Abstract

The study of allergic drug reactions has been limited because of challenges in identifying and confirming cases. To determine the utility of International Classification of Diseases, Ninth Revision, Clinical Modification (ICD-9-CM) codes for identifying inpatient allergic drug reactions and to compare findings with previous data in the emergency department. By reviewing medical records of inpatients with ICD-9-CM codes and E codes suggestive of allergic drug reactions at a large urban academic medical center, we determined codes that yielded the most drug allergy cases and identified culprit drugs. In 2005 and 2010, 3337 and 5282 possible allergic drug reactions during hospitalization were identified and 1367 were reviewed. Allergic drug reactions were found in 409 (30.1%) of the reviewed charts, with 172 (29.7%) in 2005 and 237 (30.5%) in 2010. The codes that identified the highest percentage of true allergic drug reactions were dermatitis due to drug (693.0), allergic urticaria (708), angioneurotic edema (995.1), and anaphylaxis (995.0).
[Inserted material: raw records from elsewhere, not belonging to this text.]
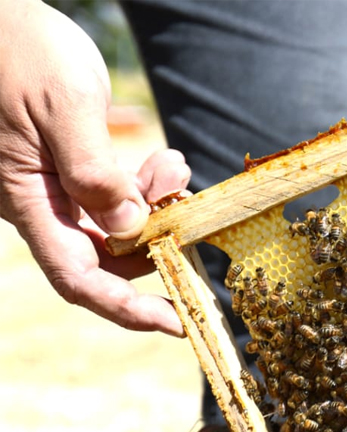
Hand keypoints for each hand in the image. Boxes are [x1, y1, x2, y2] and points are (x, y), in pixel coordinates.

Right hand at [0, 0, 188, 335]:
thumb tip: (129, 229)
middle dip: (155, 241)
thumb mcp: (64, 107)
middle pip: (105, 257)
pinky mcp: (67, 167)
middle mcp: (37, 203)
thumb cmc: (18, 51)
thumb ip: (96, 172)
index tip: (177, 322)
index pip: (79, 279)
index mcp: (26, 201)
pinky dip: (143, 186)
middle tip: (185, 202)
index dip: (127, 308)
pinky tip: (162, 161)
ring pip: (115, 224)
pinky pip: (112, 195)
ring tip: (173, 167)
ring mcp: (50, 186)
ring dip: (154, 206)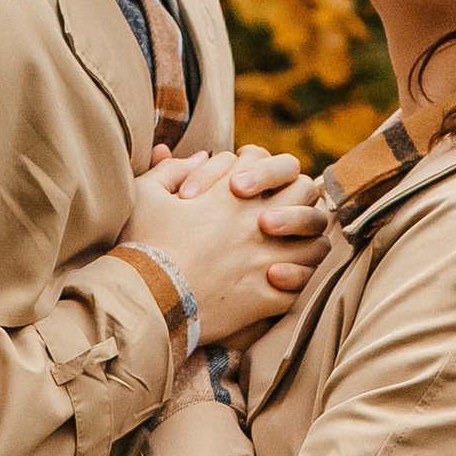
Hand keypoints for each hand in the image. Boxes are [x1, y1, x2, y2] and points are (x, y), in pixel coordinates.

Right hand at [120, 152, 326, 344]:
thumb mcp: (145, 196)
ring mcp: (266, 260)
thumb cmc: (141, 247)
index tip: (255, 185)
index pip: (271, 162)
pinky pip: (302, 287)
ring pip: (315, 242)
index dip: (267, 169)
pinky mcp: (266, 298)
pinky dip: (297, 283)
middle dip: (299, 196)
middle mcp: (257, 223)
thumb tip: (203, 154)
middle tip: (285, 210)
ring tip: (293, 248)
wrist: (144, 301)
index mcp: (230, 195)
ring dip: (307, 241)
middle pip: (306, 191)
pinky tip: (284, 282)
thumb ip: (172, 169)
Antibiotics were the most common cause (44.4%); however, multiple drug classes were often identified as likely culprit drugs. Specific ICD-9-CM codes can identify patients with allergic drug reactions, with antibiotics accounting for almost half of true reactions. Most patients with codes 693.0, 995.1, 708, and 995.0 had allergic drug reactions, with 693.0 as the highest yield code. An aggregate of multiple specific codes consistently identifies a cohort of patients with confirmed allergic drug reactions.